Sam rolls his eyes. “Where were you from 4:00 to 7:00 a.m. on the morning of November 20?”
“Upstairs asleep.” I say it without blinking, with so much conviction that I almost believe it myself, but I can feel myself dipping into panic because I know the question that comes next.
“And Mr. Keller?”
And Mr. Keller. A liar and a secret-keeper, maybe, but not a killer. No way.
My heart gives three telltale thuds,boom boom boom, but I manage to keep my face calm. “In the bed next to me.”
But Sam was here when Paul ran up yesterday morning, saw the blood and mud from his supposed tumble down Fontana Ridge. Good thing Paul’s a fast runner.
“His alarm went off at six,” I say before Sam can ask.
A lie and an alibi, wrapped into one.
16
June 12,1999
8:17 p.m.
Jax’s car reeked of weed.
Correction: his dead mother’s car reeked of weed, three puffs from the remnant of a crumpled joint Micah produced from his pocket, one toke apiece before it singed Jax’s fingertips and he flicked it into the wind. He had to admit, it took some of the edge off his anger, but he didn’t like the way it turned her car, a fully loaded Jeep Cherokee his dad gave her for her last birthday on this earth, into something out ofWayne’s World. The 38 Special blasting from the speakers wasn’t helping matters either.

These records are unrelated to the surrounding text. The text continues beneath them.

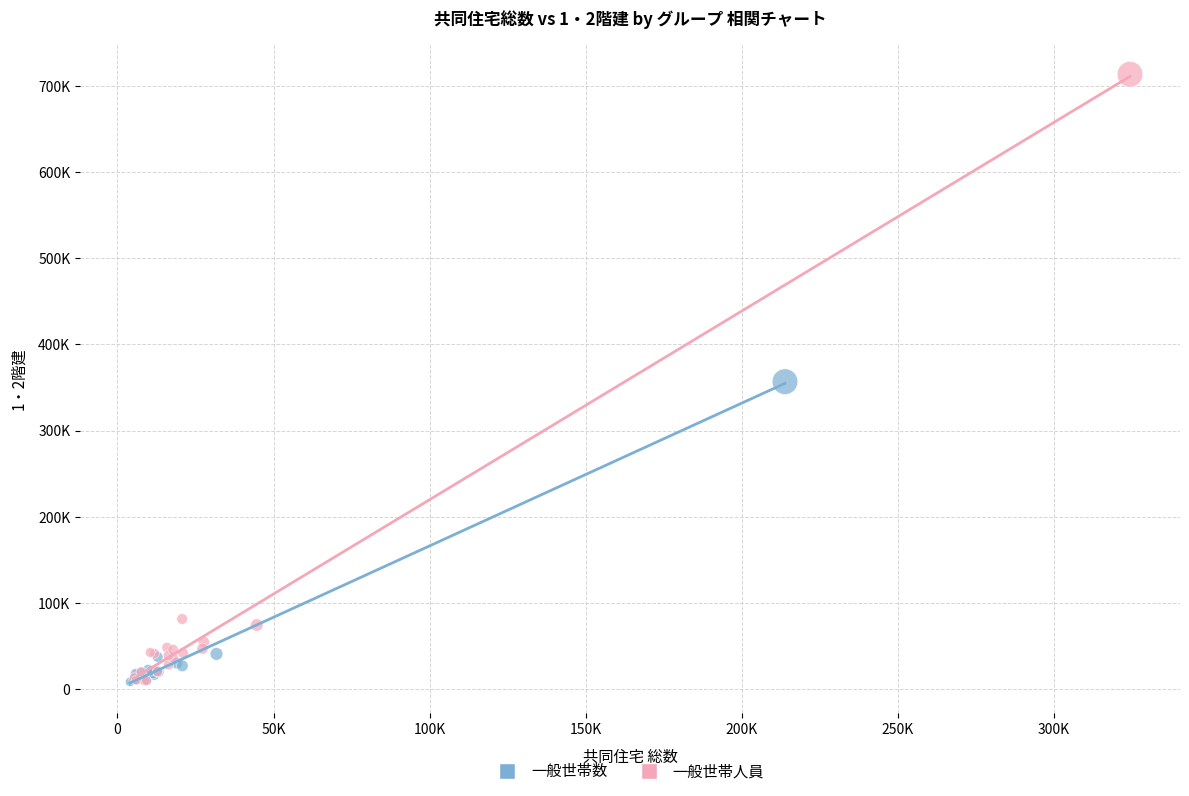

What are all the series names shown in the legend?

一般世帯数, 一般世帯人員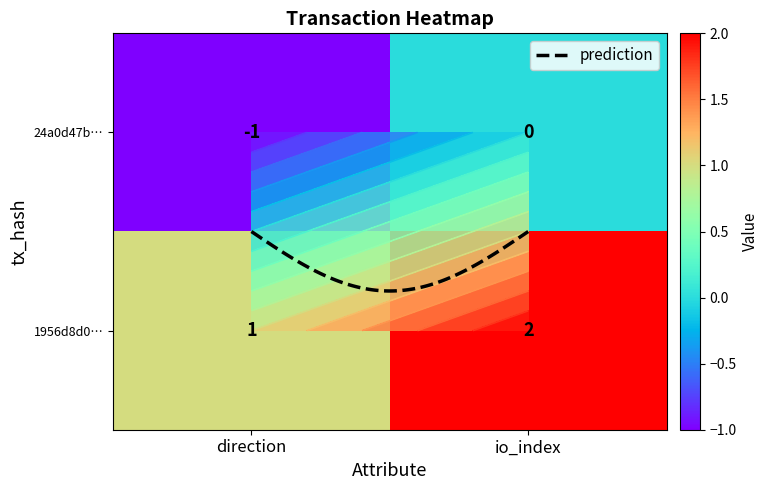

Between 1 and 0, which is larger?

1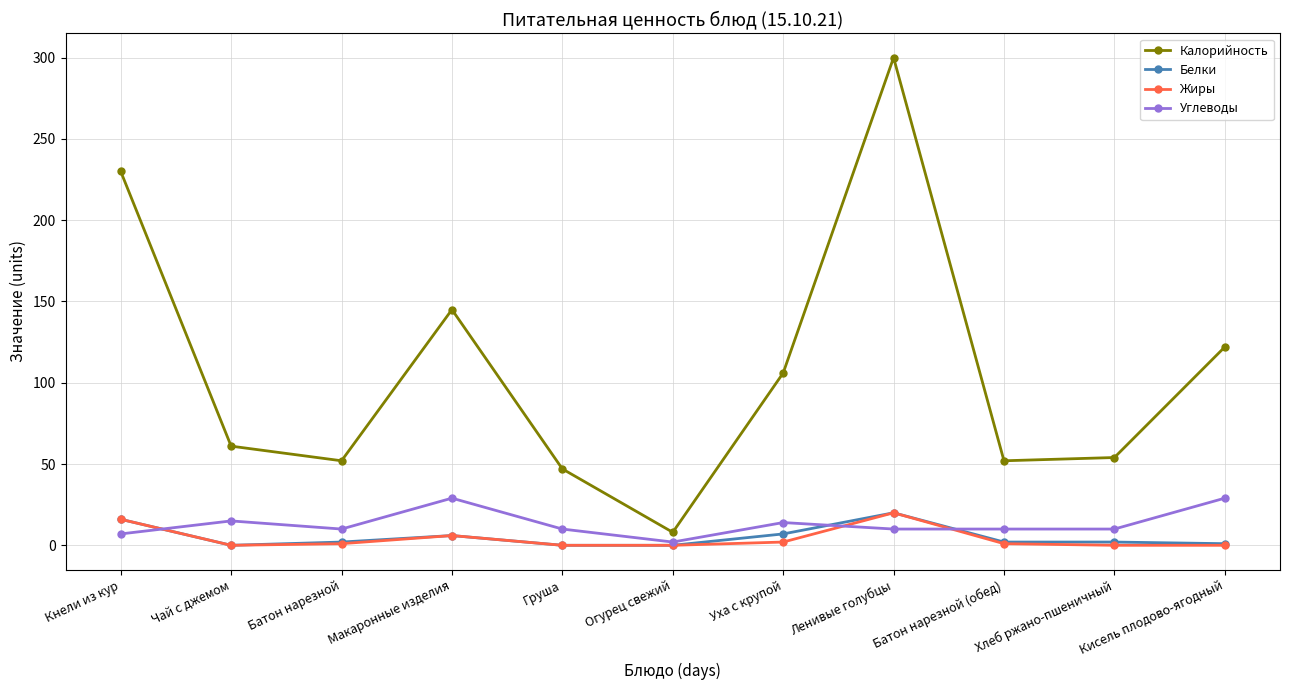

How many lines are shown in the chart?

4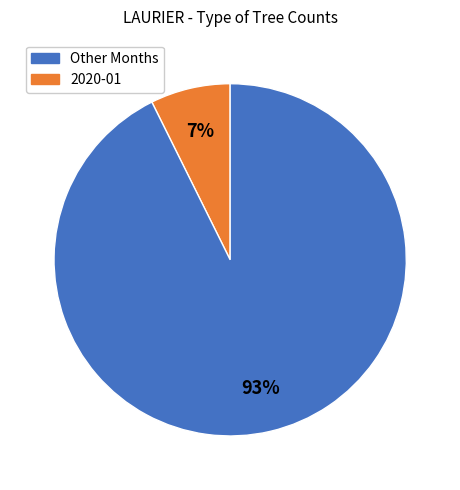

Is there any slice that represents more than half of the pie?

Yes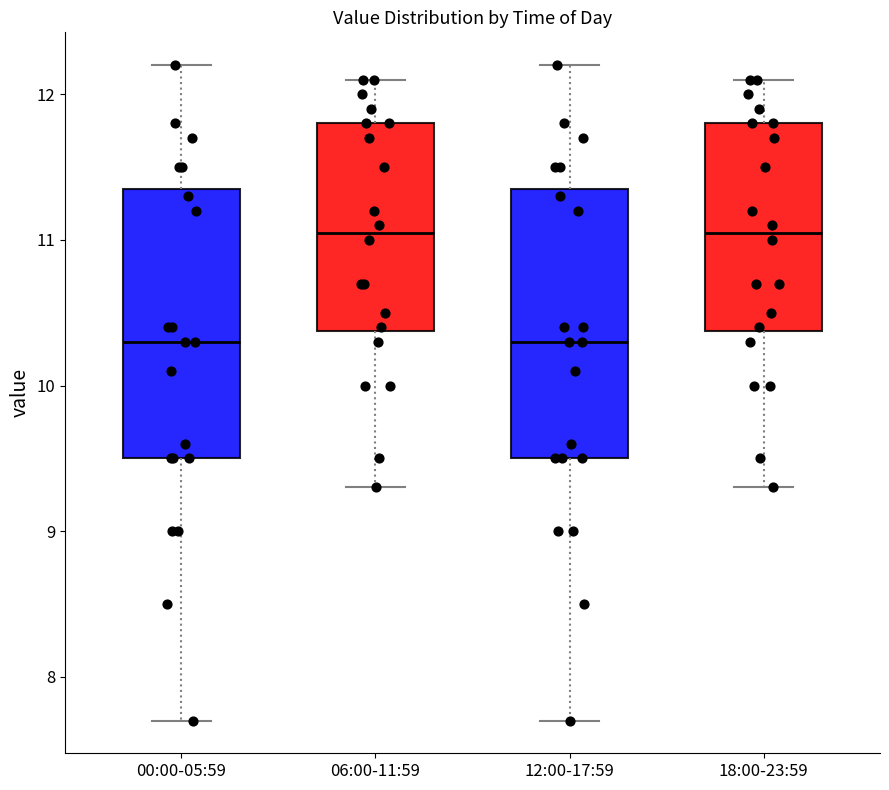

Where is the upper edge of the box for 00:00-05:59 on the y-axis? The values are not printed on the chart, so give them approximately, as read against the axis.

11.4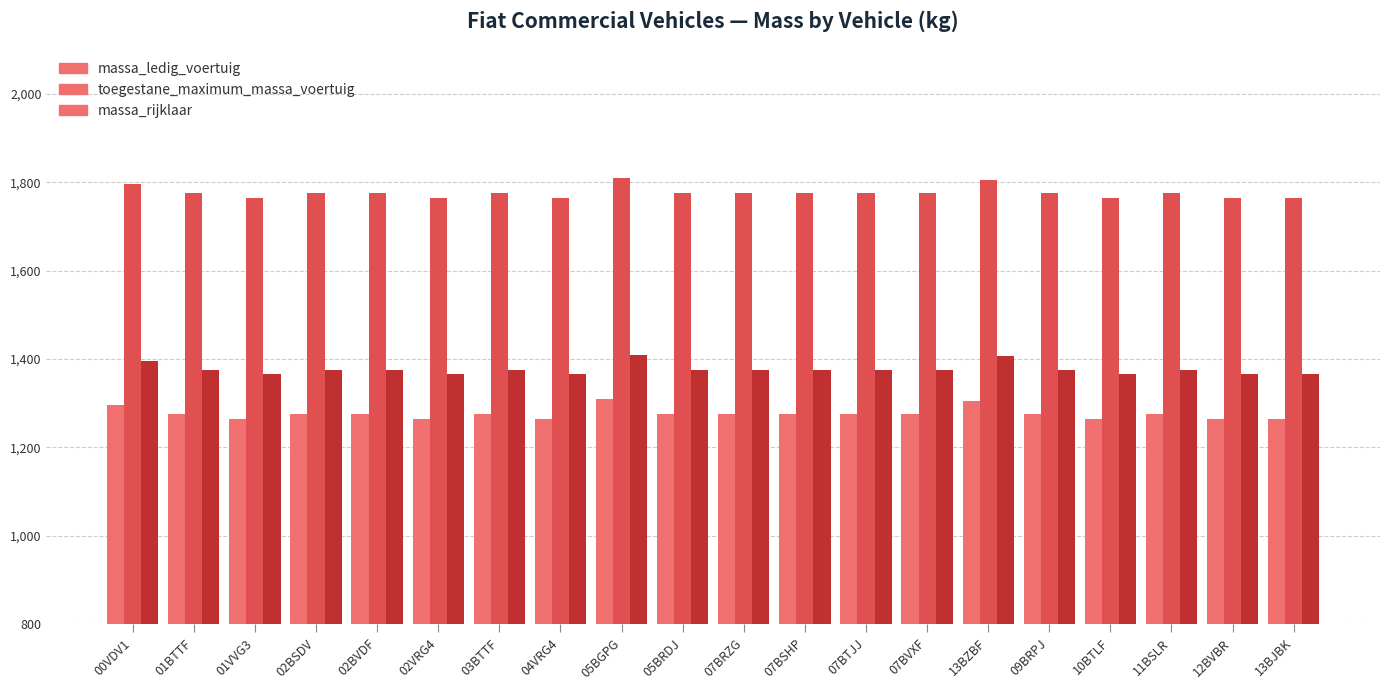

What is the spread (max minus min) of values at 01VVG3?

500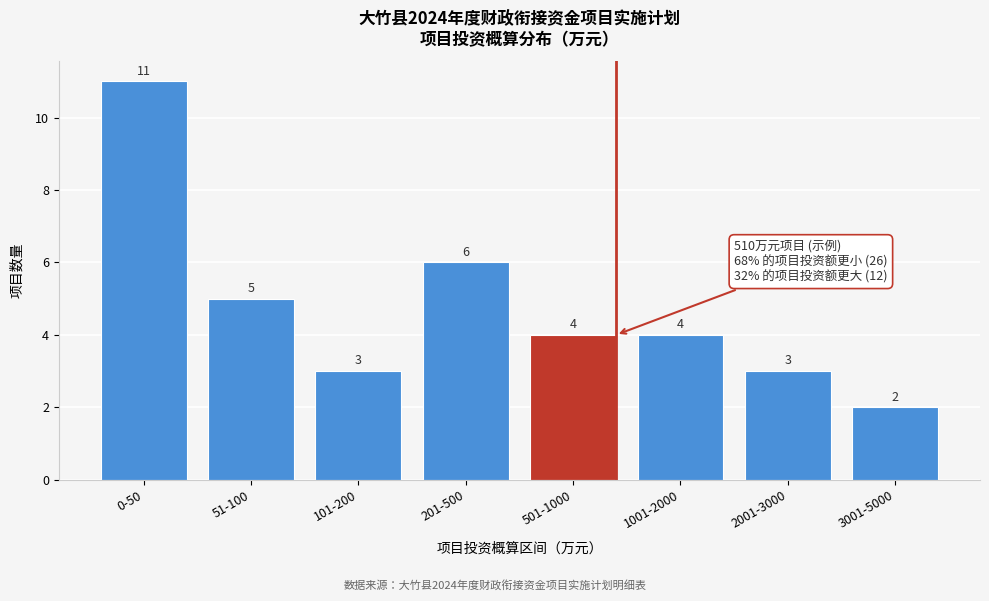

Reading right to left, transcribe all the data shown in this chart.

2	3	4	4	6	3	5	11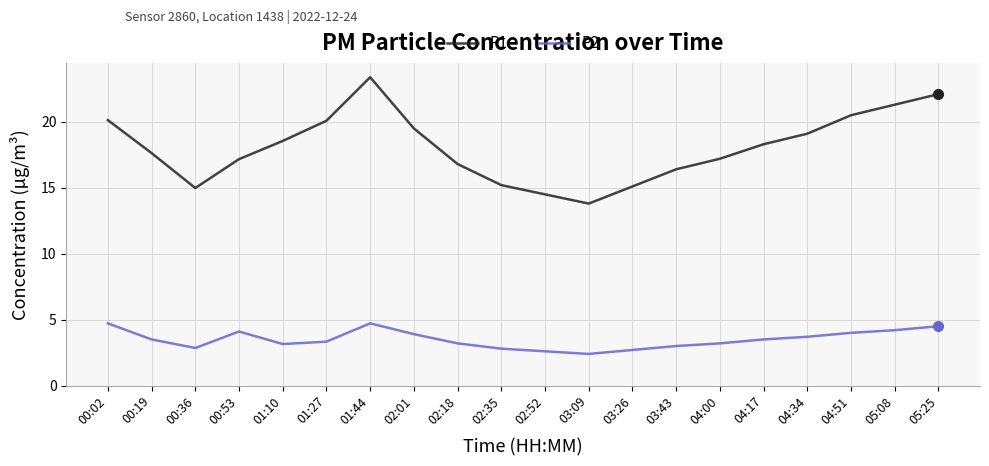

At 05:08, list the series in order from largest to smallest.

P1, P2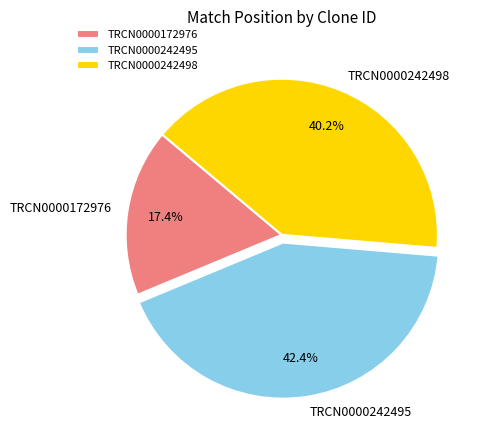

Approximately how many times larger is the value at TRCN0000242495 compared to TRCN0000172976?

2.4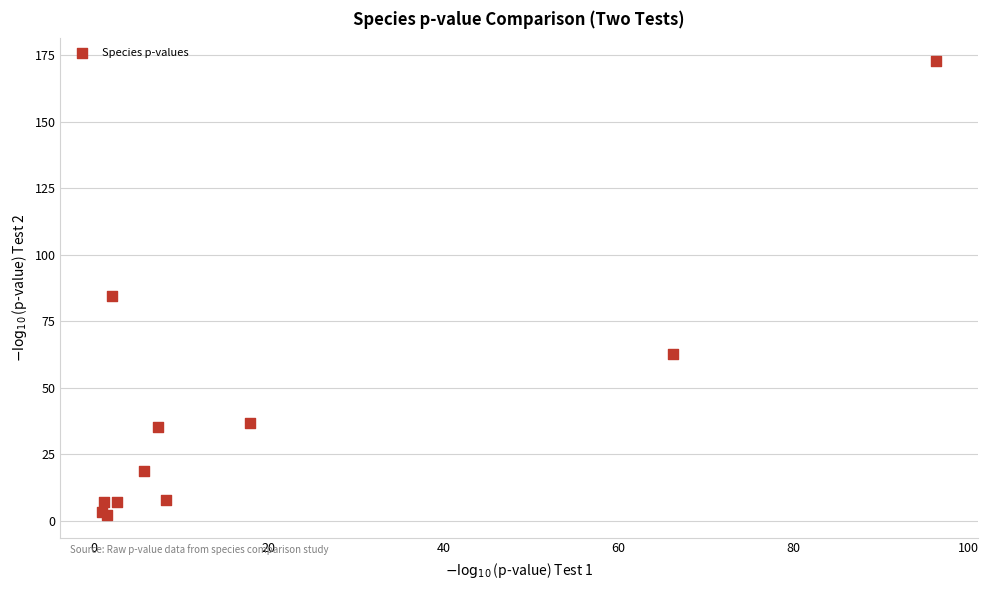

What Y value in the scatter plot is closest to 87?

84.6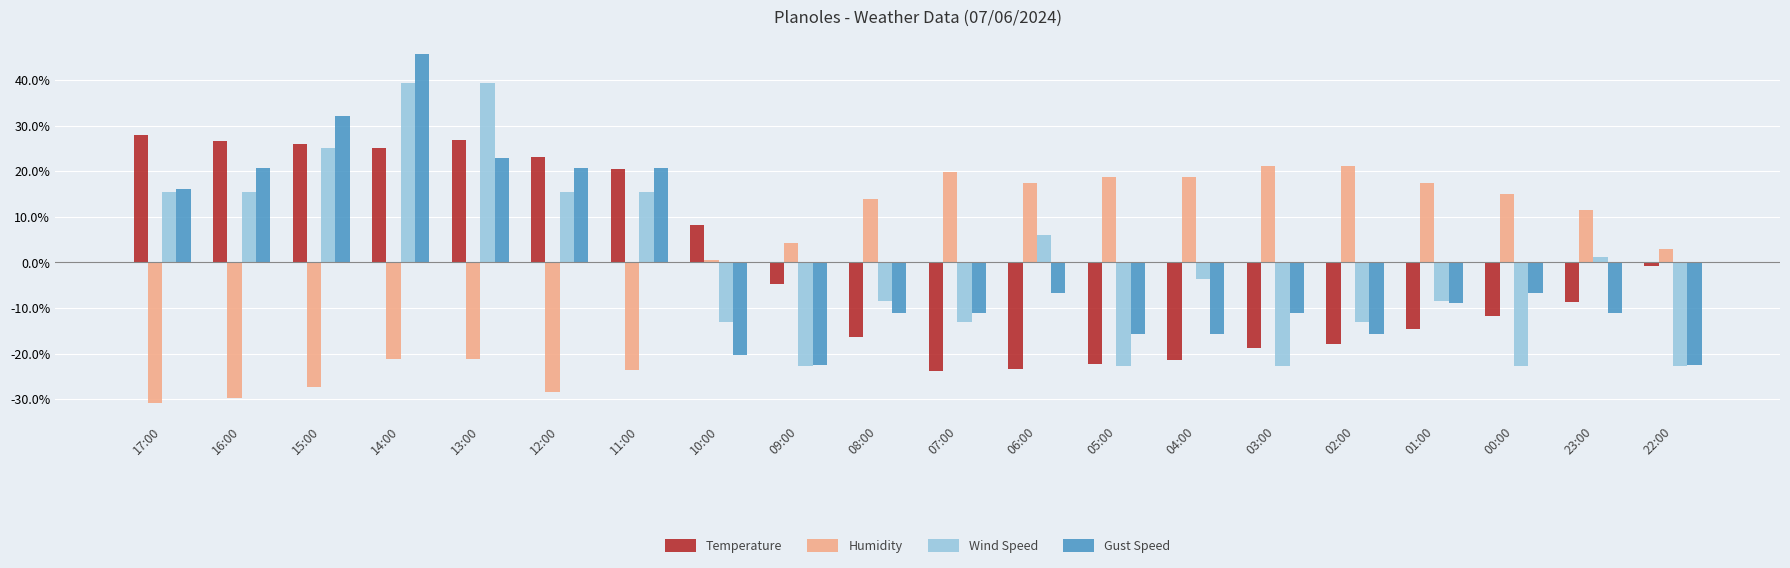

What are all the series names shown in the legend?

Temperature, Humidity, Wind Speed, Gust Speed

But Paul drove a two-seater, so it was either this or Micah’s Acura NSX, a gift from his mom the day he got his license. Micah’s dad might be a cop, but the money came from his mom’s side, thanks to her great-great-granddaddy’s tobacco fields. But Micah’s Acura had a back seat built for a duffel bag, and it was a stick, something only Micah knew how to operate. Jax’s car was the obvious choice.
He hit the button for the windows to air the cab out and took a sharp right. Fast-food wrappers and empty bottles rattled around on the floorboard.
“Where are we going?” Paul said, pointing behind them. He was seated smack in the middle of the back seat, the seat belt straining as he leaned his upper body over the console. “Town’s that way.”
“I’m taking a detour.”
Micah twisted on the passenger’s seat. “This ain’t a detour, man. This is the wrong way.”
“Would you both just shut up and enjoy the ride? Listen to the music and just...chill. I know where I’m going.”
His friends were just high enough to let it go, and chatter turned to the most likely place to score some booze. Jax sank into silence. US 64 was a sloppy two-laner lined with gorges and dented guardrails under a canopy of trees, obscuring everything in darkness. It was hypnotic, the way the road dipped and disappeared just beyond the headlights, how it was the yellow lines that seemed to be whipping by instead of the car shooting forward. Jax laid on the gas, leaning into the curves in a way that had even Micah grabbing for the ceiling handle.
Jax looked over with a laugh. “Stop being such a pussy.”
“Stop driving like you have a death wish.”
“Pull over,” Paul said from the back seat. He was flush to the bench now, the seat belt tight across his chest, his hands gripping the seat on either side of his legs. “Let me drive for a while.”
It wasn’t the worst idea. Everything about Paul was neat and precise, including the way he drove, like Jax’s great-aunt Eleanor. Both stuck to the speed limits and kept their hands at ten and two. They liked order and craved control. He’d be a lot safer with Paul behind the wheel.
But Jax wasn’t looking for safety. He was looking for something that made him feel alive. The road stretched on, rising and switching back, rising again. Paul and Micah fell still.